First things first, of all the olfactory families, accords, or concepts existing in the world of perfumery, chypre doesn't tickle my fancy. Don't get me wrong, I know it's the most beautiful, sophisticated, and lesser-known fragrance family, and it's not that I despise it, it just isn't one of my olfactory tastes, to the point that on some occasions, seasons, and moods, it bothers me. In past years, any scents evocative of the chypre family intrigued me; there was no emotional relationship. I presume it's a matter of attraction-repulsion between chypre's accord and my sense of smell. For this reason, in my collection, there are almost no chypre colognes, neither modern nor old-school styled. Well, a very few fragrances that fall into such a family, and I can count on one hand, scilicet Chanel Pour Monsieur, Pour Homme Van Cleef & Arpels, Versace L'Homme, Halston Z-14, and 1881 pour Homme Cerruti.
Notwithstanding, when I saw Capucci Pour Homme on the shelf, with a retail price of 13 euro for a 100ml or 3/4oz, I could not resist and buy it instantly. A couple of spritz on my skin revealed a classic cologne, chic, in the Italian old-style, absolutely chypre in the D.N.A. since the very first note, warm and dry at the same time, and perhaps not everyone will appreciate it for what it is. For sure, it is an old-school cologne for men, for daddies like I am, not for boys or teens. I reckon this is a clear example of the barbershop fragrance: elegant, stylish, and charming. The perfume leaves behind a beautiful track, slightly nostalgic, with a certain Parisian chic air that would have been familiar to the characters of Jackie Onassis, Grace Kelly, and of course, the Duke and Duchess of Windsor.

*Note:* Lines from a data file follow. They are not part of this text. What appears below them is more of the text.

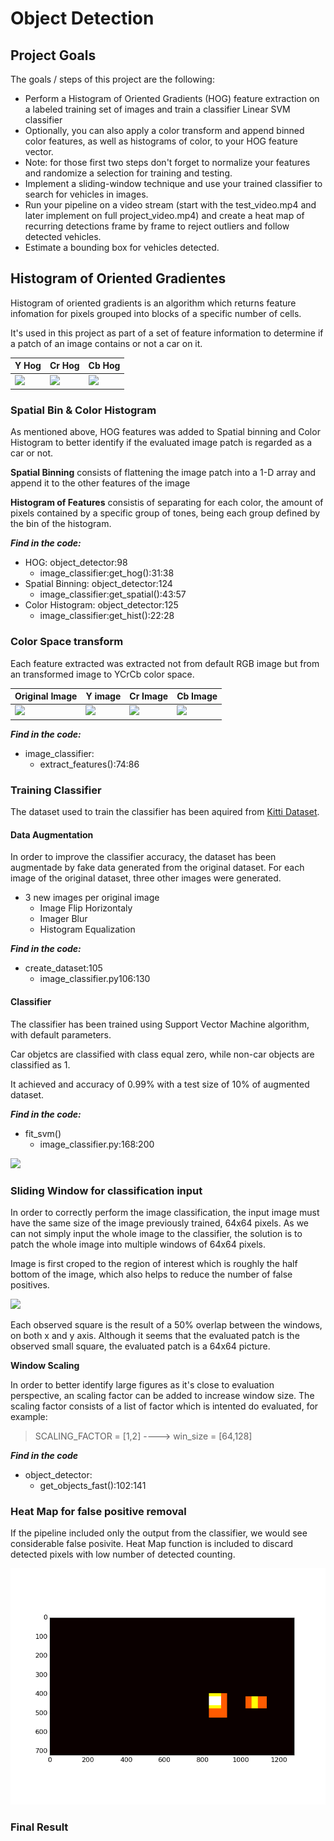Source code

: # Object Detection

[//]: # (Image References)
[image1]: ./examples/car_not_car.png
[test1_original]: ./output_images/test1.jpg
[test1_y]: ./output_images/ycrcb_0.jpg
[test1_cr]: ./output_images/ycrcb_1.jpg
[test1_cb]: ./output_images/ycrcb_2.jpg
[hog_y]: ./output_images/hog_0.jpg
[hog_cr]: ./output_images/hog_cr.jpg
[hog_cb]: ./output_images/hog_cb.jpg
[sliding_win]: ./output_images/window_scaling.jpg
[heat_map]: ./output_images/heat_map.png

## Project Goals

The goals / steps of this project are the following:

* Perform a Histogram of Oriented Gradients (HOG) feature extraction on a labeled training set of images and train a classifier Linear SVM classifier
* Optionally, you can also apply a color transform and append binned color features, as well as histograms of color, to your HOG feature vector. 
* Note: for those first two steps don't forget to normalize your features and randomize a selection for training and testing.
* Implement a sliding-window technique and use your trained classifier to search for vehicles in images.
* Run your pipeline on a video stream (start with the test_video.mp4 and later implement on full project_video.mp4) and create a heat map of recurring detections frame by frame to reject outliers and follow detected vehicles.
* Estimate a bounding box for vehicles detected.

## Histogram of Oriented Gradientes

Histogram of oriented gradients is an algorithm which returns feature infomation for pixels grouped into blocks of a specific number of cells.

It's used in this project as part of a set of feature information to determine if a patch of an image contains or not a car on it.

Y Hog|Cr Hog|Cb Hog
----|----|----
![][hog_y]|![][hog_cr]|![][hog_cb]

### Spatial Bin & Color Histogram

As mentioned above, HOG features was added to Spatial binning and Color Histogram to better identify if the evaluated image patch is regarded as a car or not.

**Spatial Binning** consists of flattening the image patch into a 1-D array and append it to the other features of the image

**Histogram of Features** consistis of separating for each color, the amount of pixels contained by a specific group of tones, being each group defined by the bin of the histogram.


***Find in the code:***

* HOG: object_detector:98
	* image_classifier:get_hog():31:38
* Spatial Binning: object_detector:124
	* image_classifier:get_spatial():43:57
* Color Histogram: object_detector:125
	* image_classifier:get_hist():22:28
	
### Color Space transform

Each feature extracted was extracted not from default RGB image but from an transformed image to YCrCb color space.

| Original Image | Y image|Cr Image|Cb Image|
|----|----|----|----|
|![][test1_original]|![][test1_y]|![][test1_cr]|![][test1_cb]|

***Find in the code:***

* image_classifier:
	* extract_features():74:86
	
### Training Classifier

The dataset used to train the classifier has been aquired from [Kitti Dataset](http://www.cvlibs.net/datasets/kitti/).

#### Data Augmentation

In order to improve the classifier accuracy, the dataset has been augmentade by fake data generated from the original dataset. For each image of the original dataset, three other images were generated.

* 3 new images per original image
	* Image Flip Horizontaly
	* Imager Blur
	* Histogram Equalization
	
***Find in the code:***

* create_dataset:105
	* image_classifier.py106:130
	
#### Classifier

The classifier has been trained using Support Vector Machine algorithm, with default parameters.

Car objetcs are classified with class equal zero, while non-car objects are classified as 1.

It achieved and accuracy of 0.99% with a test size of 10% of augmented dataset.

***Find in the code:***

* fit_svm()
	* image_classifier.py:168:200

![][image1]

### Sliding Window for classification input

In order to correctly perform the image classification, the input image must have the same size of the image previously trained, 64x64 pixels. As we can not simply input the whole image to the classifier, the solution is to patch the whole image into multiple windows of 64x64 pixels.

Image is first croped to the region of interest which is roughly the half bottom of the image, which also helps to reduce the number of false positives.

![][sliding_win]

Each observed square is the result of a 50% overlap between the windows, on both x and y axis. Although it seems that the evaluated patch is the observed small square, the evaluated patch is a 64x64 picture. 

**Window Scaling**

In order to better identify large figures as it's close to evaluation perspective, an scaling factor can be added to increase window size. The scaling factor consists of a list of factor which is intented do evaluated, for example:

> SCALING_FACTOR = [1,2] ----> win_size = [64,128]

***Find in the code***

* object_detector:
	* get_objects_fast():102:141

### Heat Map for false positive removal
If the pipeline included only the output from the classifier, we would see considerable false posivite. Heat Map function is included to discard detected pixels with low number of detected counting.

![heat_map][heat_map]

### Final Result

Capucci Pour Homme commences with a blast of bitter and tart citrus notes. The lemon and lime peels are what I get most, consciously blended with a minty accord resulting from aniseed and basil leaves. It is one of the best soapy and colonial opening I have ever smelt. It is incredibly fresh and sour, and zesty fruit peels are the first notes that punch my face. It feels very natural, like a real old fashioned cologne. As soon as the sourness tones down, powdery bergamot shamefully announces itself. I like the lime and basil accord that lasts through the dry down. If you are fond of classic pillars, you will recognize in the opening a connection to Armani Pour Homme, Acqua di Parma Original Colonia, and Dior Eau Sauvage.
The top zestiness blends flawlessly with the blossoming floral-chypre heart, hot jasmine, and cyclamen accord remarkably balance the chypre accord. The Indian bay's presence adds a hint of earthy herbal, but I can smell some hearty oakmoss from the base, and, like all good chypres, it resonates a "warmth" from my skin a type of warmth that I can only smell in a well-made chypre. And believe me or not, this old gentleman is undoubtedly a good one. There is also a powderiness in it, which brings it, once more, sort of close to Chanel Pour Monsieur.
The dry down is slightly different from the listed notes. I don't get the tobacco and leather, and if there, then they are very feeble. Still, the oakmoss adds greenness and mossiness to the structure. The base is all too musky, slightly woody, and herbal. The oakmoss aroma is heavy and oriental-like at first, becoming very refined when dried, reminiscent of bark, seashore, and foliage. It imparts a wet forest floor aroma, resulting in naturalness and rich earthy, damp.
Projection and sillage are intimate, Capicci Pour Homme is not the cologne that announces you. However, it's a great everyday fragrance, mainly for evenings on balmy nights, it's classy without being pretentious, and it lasts for over seven on my wrists and chest. If you're a fan of classic men's fragrances, chypres, citrus fragrances, citrus chypres, or all of the above, you need to try Capucci Pour Homme. It is a hidden gem. It's 100% old-school green chypre and is not modern sporty citrus or aquatic fragrance whatsoever.
The contrast between the bitter citrus and earthy notes creates a pure chypre fragrance. I classify this as a spring and summer daytime scent, yet being a well-constructed chypre, it rocks you in the evenings of spring, summer, and even fall. You know what? Now that I have got a full bottle, I have a different take on this scent. I like it even more than I did before.